Liu et al.[20] compared three single file systems regarding the incidence of root cracks at the apical root surface and/or in the canal wall after canal instrumentation (OneShape, Reciproc and Self-Adjusting File) and they found that OneShape caused cracks in 35% whereas Reciproc files caused cracks in 5% of teeth only. This finding may be related with the differences in cross-sectional design of files or the reciprocating motion causing less dentinal damage than the continuous rotation motion.

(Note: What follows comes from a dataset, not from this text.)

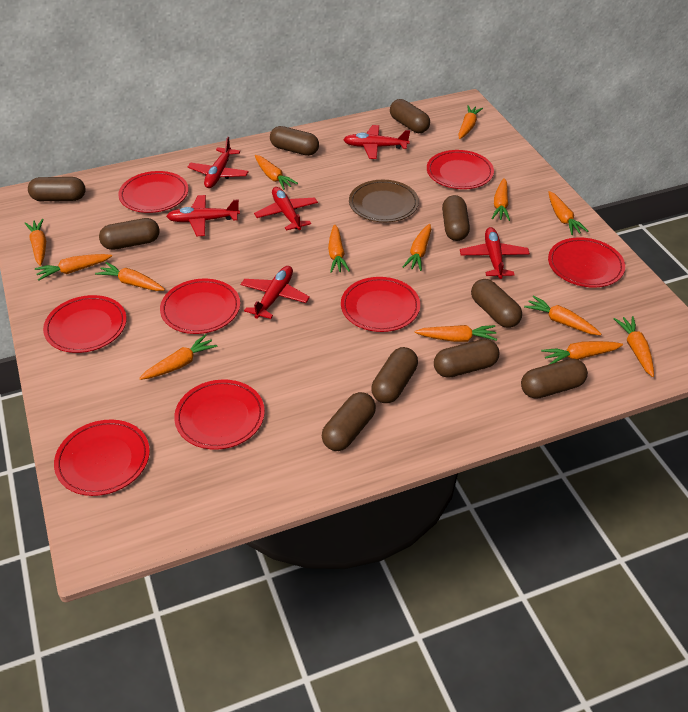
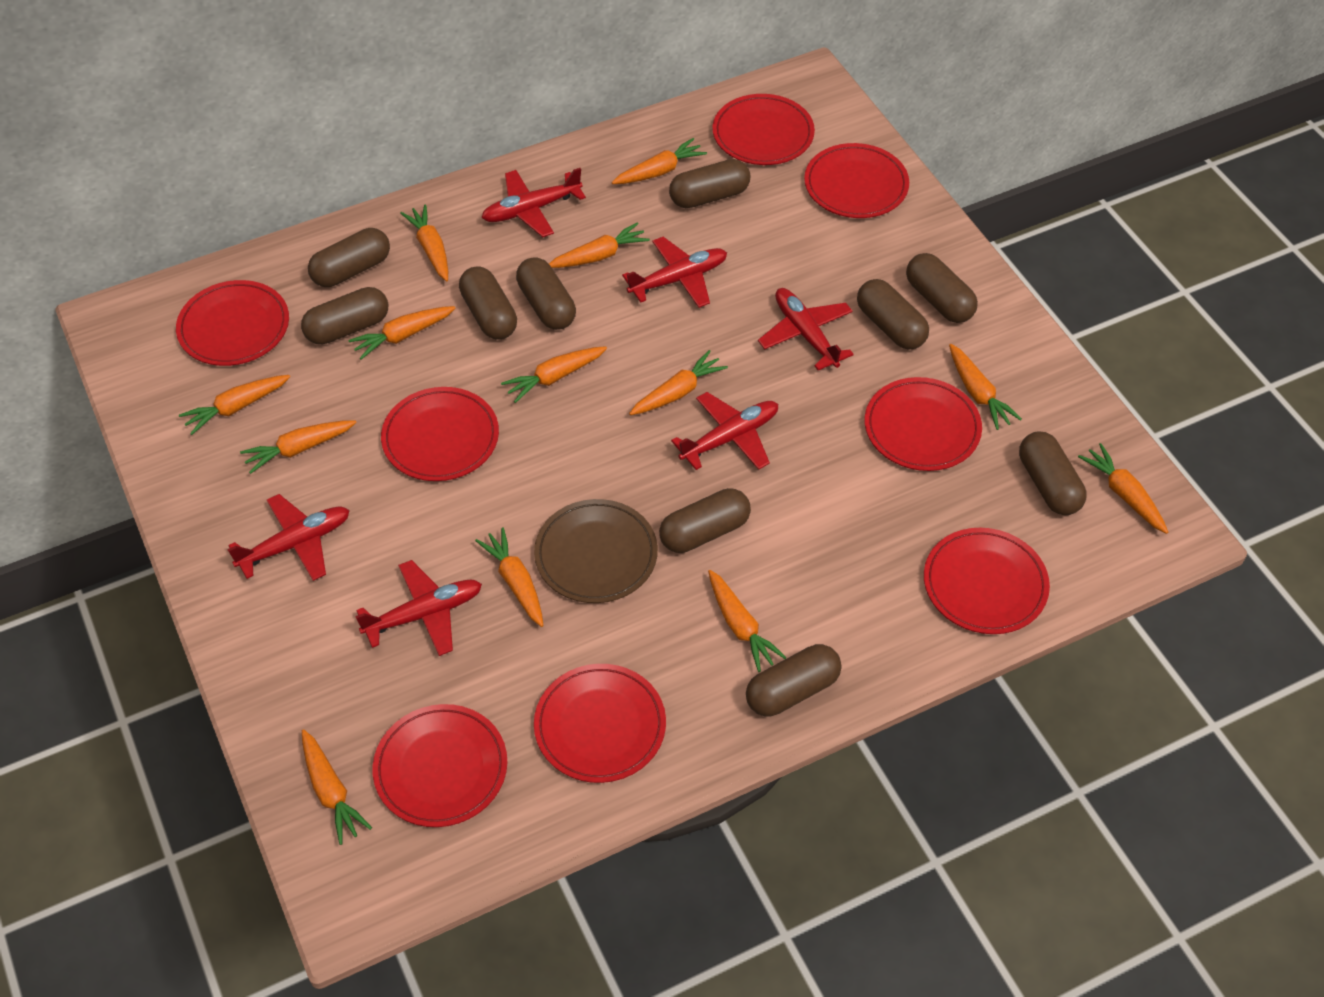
orange carrot: 14 -> 13

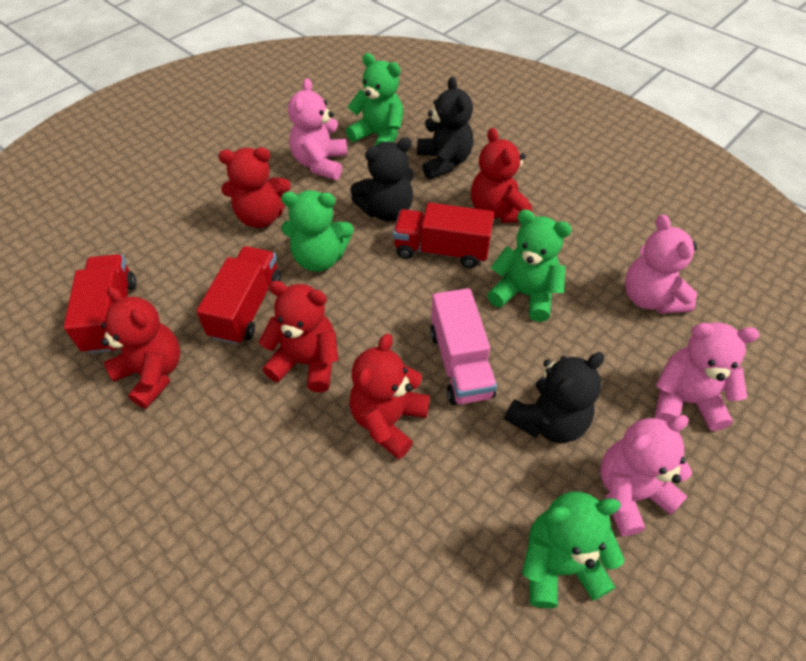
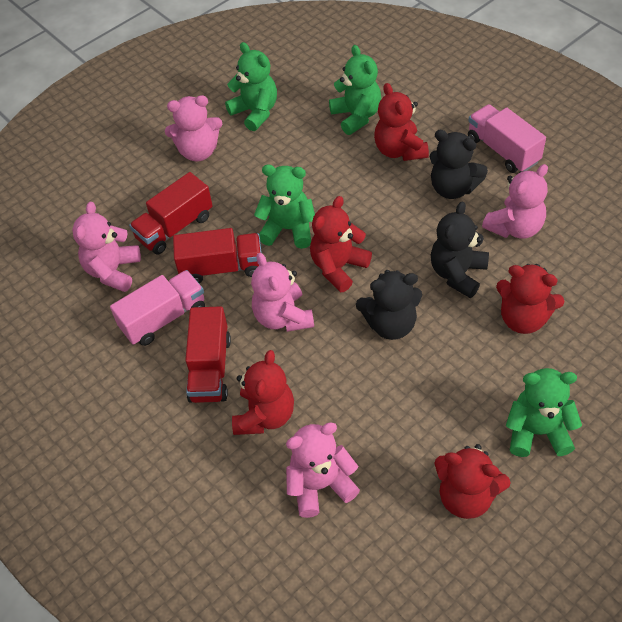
pink teddy bear: 4 -> 5
pink truck: 1 -> 2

Fracture resistance following endodontic treatment is vital both for the restoration and the functioning of the tooth. During root canal preparation, the dentin walls could be excessively thinned, and fracture risk could be increased.[3] According to the results of this study, it has been shown that fracture load differences among the root canal instrumentation with WaveOne and Reciproc file systems were not statistically significant compared with control groups, whereas the difference between OneShape and control groups were statistically significant (P = 0.012). Under the conditions of this study, it can be concluded that WaveOne and Reciproc file systems may decrease the risk of VRF than OneShape in the curved canals, and they might be recommended for clinical use.

While the results of this in vitro study did not reflect the clinical settings, we concluded that single file rotary systems tend to induce various degrees of dentinal damage, and they might cause VRF during root canal treatment. Further studies regarding speed, kinematics and torque of single file rotary instruments in curved canals and in other groups of teeth are required to assess the short and long-term impacts of instrumentation on the presence of cracks and VRFs.

CONCLUSION

Within the limitations and standardization conditions of this study, it can be concluded that fracture resistance of the roots instrumented with WaveOne and Reciproc file systems were similar to the control group whereas OneShape rotary file system enhance the fracture strength of standardized curved roots compared with the control group.